AIM OF THE EXERCISE: When a line below contains the word "name", copy that line.

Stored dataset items
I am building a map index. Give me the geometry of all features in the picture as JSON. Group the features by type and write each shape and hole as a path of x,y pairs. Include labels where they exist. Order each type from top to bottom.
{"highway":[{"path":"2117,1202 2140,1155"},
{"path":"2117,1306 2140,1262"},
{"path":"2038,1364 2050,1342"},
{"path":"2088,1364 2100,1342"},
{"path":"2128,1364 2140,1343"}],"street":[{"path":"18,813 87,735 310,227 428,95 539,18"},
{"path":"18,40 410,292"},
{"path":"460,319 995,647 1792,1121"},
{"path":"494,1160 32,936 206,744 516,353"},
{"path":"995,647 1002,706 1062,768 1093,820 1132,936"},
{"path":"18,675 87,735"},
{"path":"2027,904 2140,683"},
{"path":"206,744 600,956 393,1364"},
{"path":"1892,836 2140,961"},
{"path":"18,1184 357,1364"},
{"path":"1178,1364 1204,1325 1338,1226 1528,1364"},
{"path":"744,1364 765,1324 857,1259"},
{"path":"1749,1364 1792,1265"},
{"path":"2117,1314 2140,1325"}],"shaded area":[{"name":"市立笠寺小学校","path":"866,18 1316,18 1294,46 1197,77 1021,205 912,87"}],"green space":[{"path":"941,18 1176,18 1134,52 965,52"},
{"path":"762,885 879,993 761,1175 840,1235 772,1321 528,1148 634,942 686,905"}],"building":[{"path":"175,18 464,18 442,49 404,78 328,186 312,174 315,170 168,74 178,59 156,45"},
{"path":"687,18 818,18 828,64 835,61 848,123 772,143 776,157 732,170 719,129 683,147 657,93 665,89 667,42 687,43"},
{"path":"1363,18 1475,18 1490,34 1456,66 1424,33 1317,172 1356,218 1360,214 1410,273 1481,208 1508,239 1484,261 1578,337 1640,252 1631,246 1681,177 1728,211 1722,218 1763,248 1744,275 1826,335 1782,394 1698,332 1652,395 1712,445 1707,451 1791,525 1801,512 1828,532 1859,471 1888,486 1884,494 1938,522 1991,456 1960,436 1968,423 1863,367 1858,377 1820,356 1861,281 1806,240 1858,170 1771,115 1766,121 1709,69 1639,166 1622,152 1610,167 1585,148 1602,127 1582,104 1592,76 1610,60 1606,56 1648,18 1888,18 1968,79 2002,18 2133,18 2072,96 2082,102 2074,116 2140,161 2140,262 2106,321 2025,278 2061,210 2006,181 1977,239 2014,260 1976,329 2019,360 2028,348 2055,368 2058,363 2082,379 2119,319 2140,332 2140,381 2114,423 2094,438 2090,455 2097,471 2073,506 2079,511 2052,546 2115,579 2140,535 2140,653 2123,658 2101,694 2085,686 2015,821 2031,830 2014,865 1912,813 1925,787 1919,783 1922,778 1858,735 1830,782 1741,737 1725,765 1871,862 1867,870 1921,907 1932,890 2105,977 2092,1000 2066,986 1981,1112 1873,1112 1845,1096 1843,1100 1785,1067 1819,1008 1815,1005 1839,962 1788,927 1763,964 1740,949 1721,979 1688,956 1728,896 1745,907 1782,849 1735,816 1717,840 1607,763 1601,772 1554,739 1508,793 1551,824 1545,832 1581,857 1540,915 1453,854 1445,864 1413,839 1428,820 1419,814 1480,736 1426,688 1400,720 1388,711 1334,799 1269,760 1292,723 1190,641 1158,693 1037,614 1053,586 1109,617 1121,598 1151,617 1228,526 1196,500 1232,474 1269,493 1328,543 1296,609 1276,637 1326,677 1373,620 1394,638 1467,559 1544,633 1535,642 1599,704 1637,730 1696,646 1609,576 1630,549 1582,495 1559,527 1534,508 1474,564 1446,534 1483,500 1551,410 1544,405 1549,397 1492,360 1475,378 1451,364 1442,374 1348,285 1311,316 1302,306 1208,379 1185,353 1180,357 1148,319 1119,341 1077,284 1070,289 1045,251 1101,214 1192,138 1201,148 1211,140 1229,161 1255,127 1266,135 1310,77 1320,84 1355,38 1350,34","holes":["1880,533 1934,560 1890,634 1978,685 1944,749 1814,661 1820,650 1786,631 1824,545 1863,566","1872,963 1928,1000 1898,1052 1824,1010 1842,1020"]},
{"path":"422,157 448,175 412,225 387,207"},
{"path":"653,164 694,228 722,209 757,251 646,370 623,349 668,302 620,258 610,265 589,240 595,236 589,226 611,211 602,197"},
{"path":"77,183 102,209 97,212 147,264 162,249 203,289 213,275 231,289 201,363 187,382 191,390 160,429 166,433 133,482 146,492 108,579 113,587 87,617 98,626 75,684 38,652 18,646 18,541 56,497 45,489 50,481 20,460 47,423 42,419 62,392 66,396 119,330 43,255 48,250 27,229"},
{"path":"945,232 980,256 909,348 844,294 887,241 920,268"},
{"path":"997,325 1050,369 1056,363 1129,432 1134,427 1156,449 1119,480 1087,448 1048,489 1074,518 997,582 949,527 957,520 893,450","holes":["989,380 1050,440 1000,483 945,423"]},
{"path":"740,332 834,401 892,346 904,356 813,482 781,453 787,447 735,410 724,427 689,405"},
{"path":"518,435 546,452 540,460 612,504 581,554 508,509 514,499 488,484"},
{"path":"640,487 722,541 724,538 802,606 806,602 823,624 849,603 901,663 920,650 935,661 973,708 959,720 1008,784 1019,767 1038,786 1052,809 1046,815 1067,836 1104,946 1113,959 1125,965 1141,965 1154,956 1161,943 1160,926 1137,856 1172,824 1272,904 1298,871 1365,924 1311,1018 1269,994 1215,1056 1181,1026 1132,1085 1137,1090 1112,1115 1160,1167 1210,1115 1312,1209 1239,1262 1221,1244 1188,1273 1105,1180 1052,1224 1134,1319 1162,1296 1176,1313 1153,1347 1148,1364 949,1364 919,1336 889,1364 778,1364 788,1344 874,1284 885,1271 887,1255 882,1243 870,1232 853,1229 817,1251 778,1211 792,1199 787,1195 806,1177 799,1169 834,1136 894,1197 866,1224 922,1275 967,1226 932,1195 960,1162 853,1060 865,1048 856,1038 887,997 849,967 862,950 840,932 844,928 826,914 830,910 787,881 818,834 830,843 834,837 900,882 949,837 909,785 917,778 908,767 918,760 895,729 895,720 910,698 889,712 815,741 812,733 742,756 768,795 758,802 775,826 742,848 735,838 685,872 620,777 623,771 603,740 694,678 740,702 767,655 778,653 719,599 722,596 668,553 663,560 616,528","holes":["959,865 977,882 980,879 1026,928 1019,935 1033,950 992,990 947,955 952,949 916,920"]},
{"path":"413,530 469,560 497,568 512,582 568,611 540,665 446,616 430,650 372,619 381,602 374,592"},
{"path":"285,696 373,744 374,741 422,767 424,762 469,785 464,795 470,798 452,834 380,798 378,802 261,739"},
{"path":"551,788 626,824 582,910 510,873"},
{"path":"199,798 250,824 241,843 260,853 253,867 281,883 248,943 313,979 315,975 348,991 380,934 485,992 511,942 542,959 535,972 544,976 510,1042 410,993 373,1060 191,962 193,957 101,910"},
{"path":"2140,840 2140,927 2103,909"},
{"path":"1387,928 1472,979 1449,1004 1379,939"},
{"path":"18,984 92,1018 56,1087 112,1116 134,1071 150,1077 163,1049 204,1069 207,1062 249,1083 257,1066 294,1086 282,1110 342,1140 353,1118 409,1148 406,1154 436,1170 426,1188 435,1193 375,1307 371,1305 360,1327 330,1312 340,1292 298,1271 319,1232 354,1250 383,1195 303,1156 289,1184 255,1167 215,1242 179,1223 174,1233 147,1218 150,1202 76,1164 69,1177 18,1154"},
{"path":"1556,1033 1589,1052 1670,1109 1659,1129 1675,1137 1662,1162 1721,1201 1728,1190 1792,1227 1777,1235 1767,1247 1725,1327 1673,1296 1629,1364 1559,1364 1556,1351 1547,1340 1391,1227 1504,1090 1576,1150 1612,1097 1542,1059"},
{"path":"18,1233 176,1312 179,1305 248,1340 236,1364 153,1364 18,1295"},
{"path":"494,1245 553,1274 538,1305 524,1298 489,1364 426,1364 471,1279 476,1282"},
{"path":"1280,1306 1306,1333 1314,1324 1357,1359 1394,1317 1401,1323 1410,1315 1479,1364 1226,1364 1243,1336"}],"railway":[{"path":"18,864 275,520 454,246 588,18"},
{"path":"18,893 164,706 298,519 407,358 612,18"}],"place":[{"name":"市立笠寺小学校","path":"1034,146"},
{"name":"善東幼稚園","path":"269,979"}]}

WRITTEN RESPONSE:
{"path":"2117,1314 2140,1325"}],"shaded area":[{"name":"市立笠寺小学校","path":"866,18 1316,18 1294,46 1197,77 1021,205 912,87"}],"green space":[{"path":"941,18 1176,18 1134,52 965,52"},
{"path":"18,893 164,706 298,519 407,358 612,18"}],"place":[{"name":"市立笠寺小学校","path":"1034,146"},
{"name":"善東幼稚園","path":"269,979"}]}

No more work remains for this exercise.